* **O QUE SE PEDE**: Reescreva em forma de lista numerada somente o trecho dos registros que vai da linha que contém "class: Agaricomycetes" até a linha que contém "common name: brunskællet blækhat", incluindo as duas e deixando de fora as linhas em branco.

* **REGISTROS LISTADOS**:
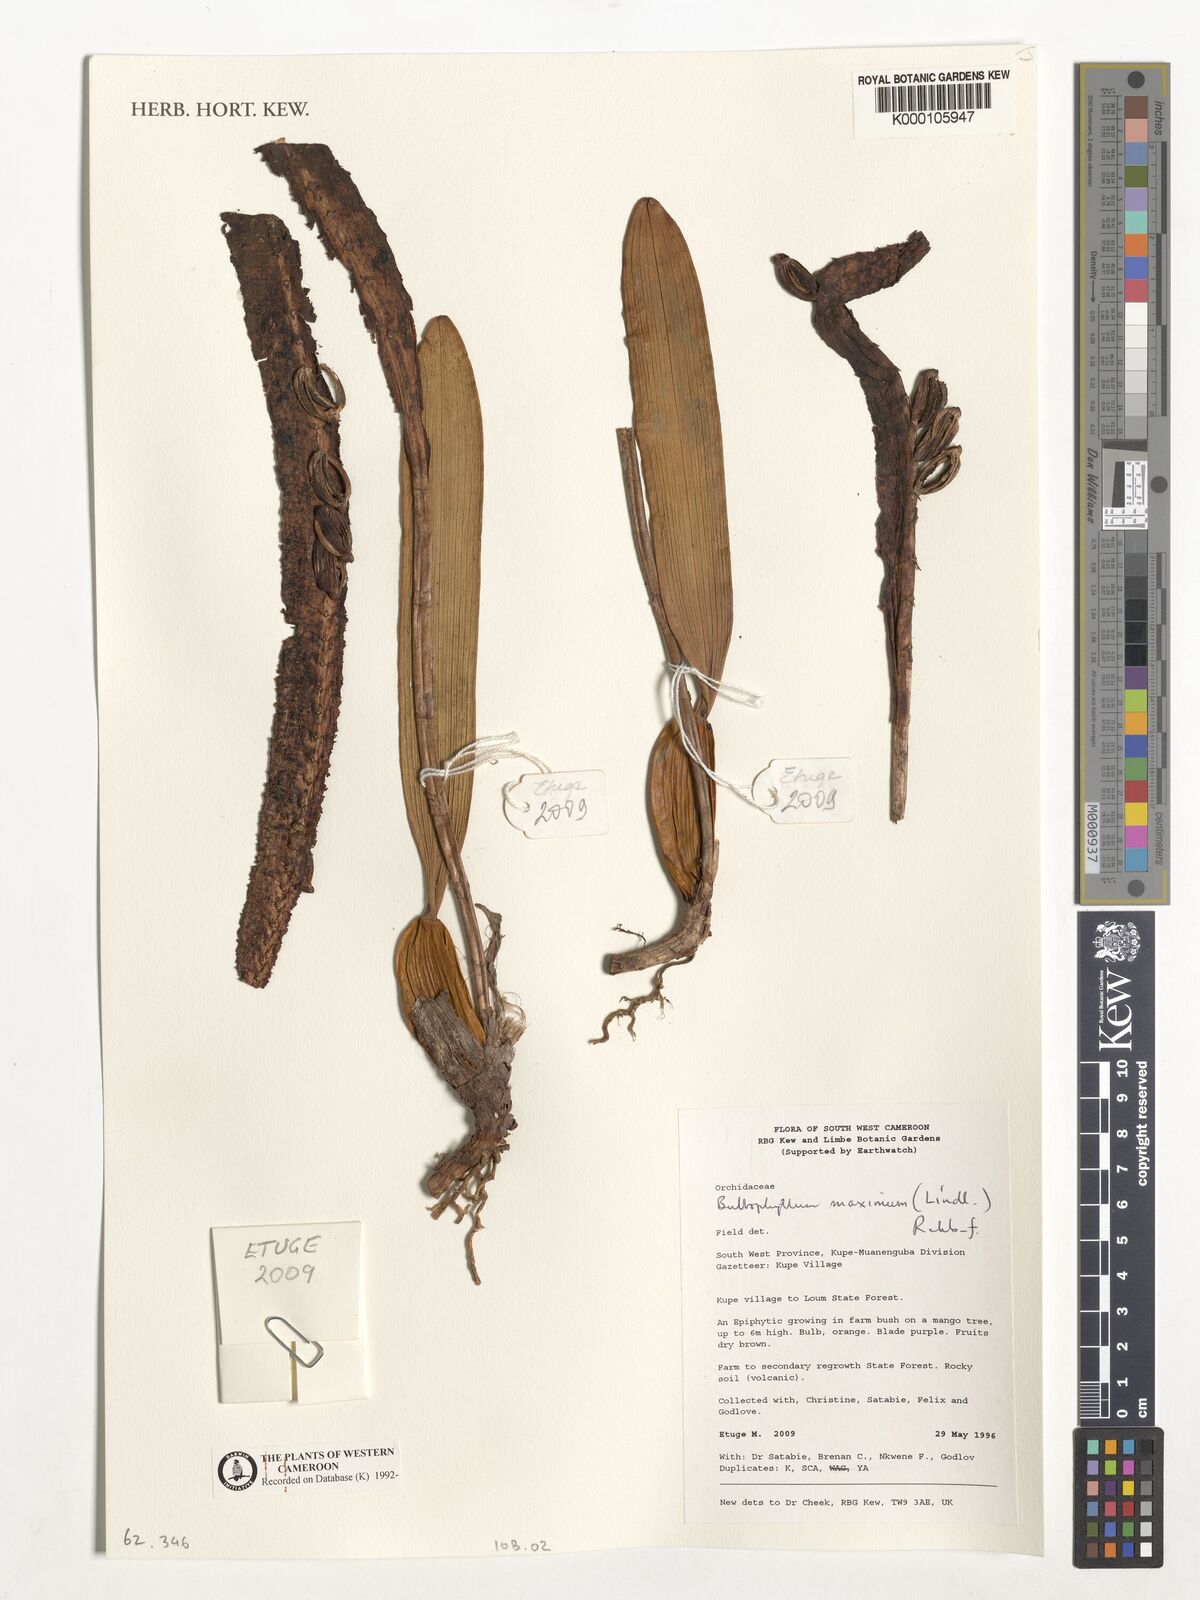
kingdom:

* * *

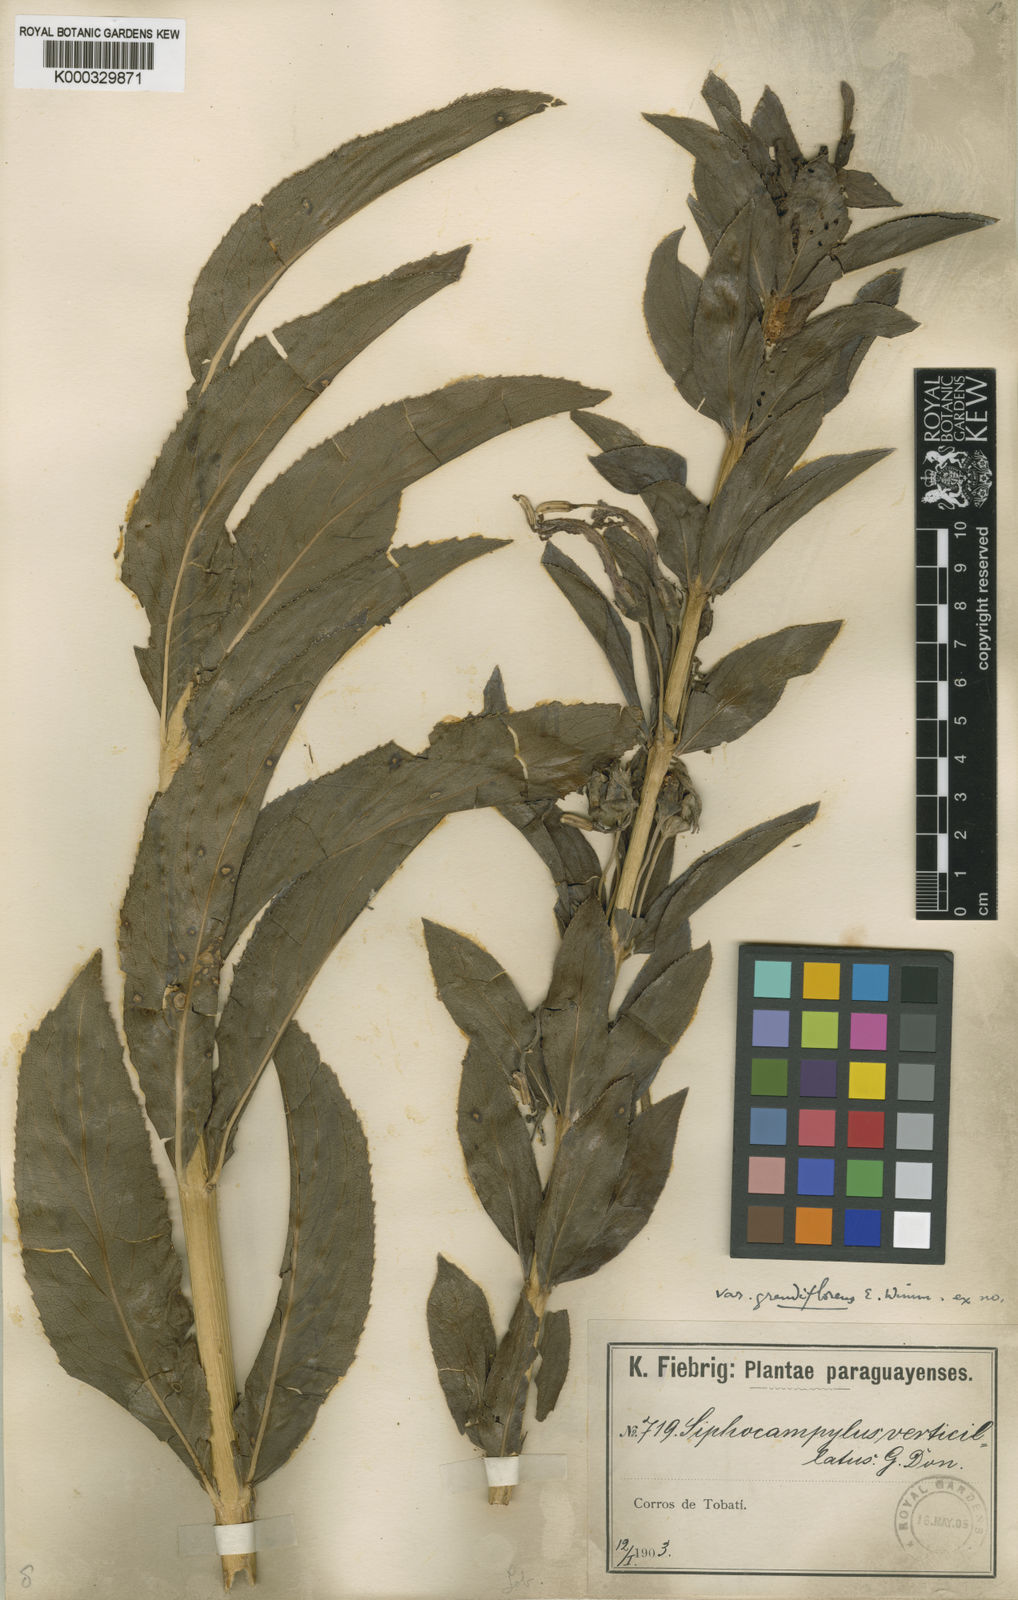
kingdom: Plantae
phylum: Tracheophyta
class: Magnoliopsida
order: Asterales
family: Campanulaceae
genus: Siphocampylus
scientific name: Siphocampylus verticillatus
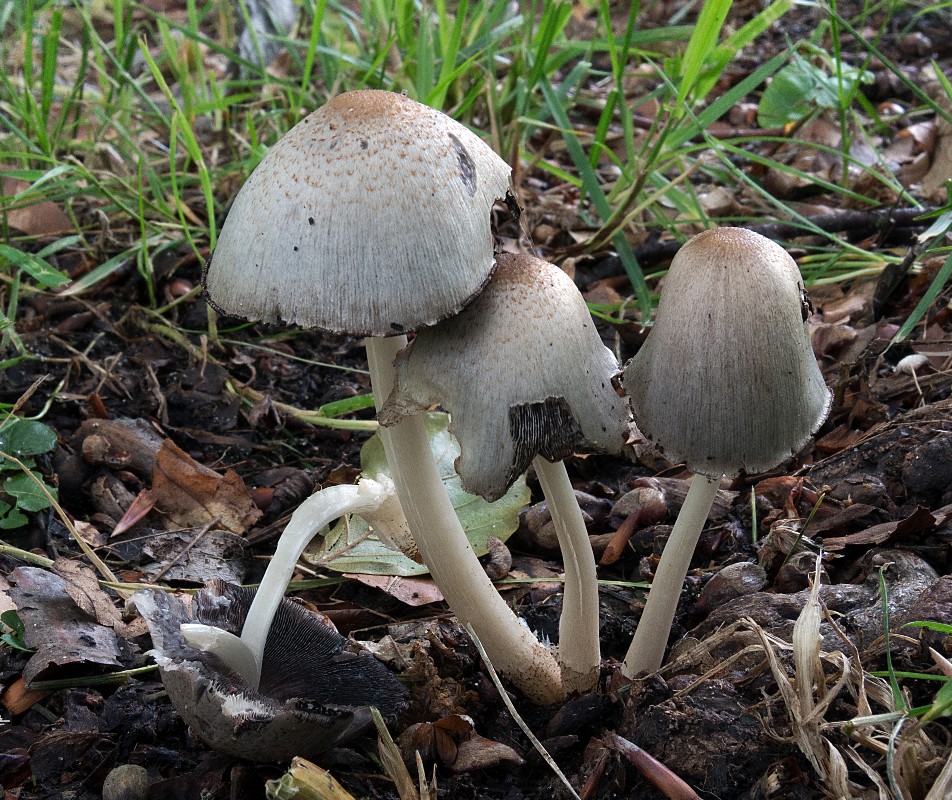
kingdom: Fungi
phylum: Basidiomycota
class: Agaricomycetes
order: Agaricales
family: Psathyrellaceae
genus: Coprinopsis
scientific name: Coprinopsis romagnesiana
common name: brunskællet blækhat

* **RESPOSTA ESCRITA**:
1. class: Agaricomycetes
2. order: Agaricales
3. family: Psathyrellaceae
4. genus: Coprinopsis
5. scientific name: Coprinopsis romagnesiana
6. common name: brunskællet blækhat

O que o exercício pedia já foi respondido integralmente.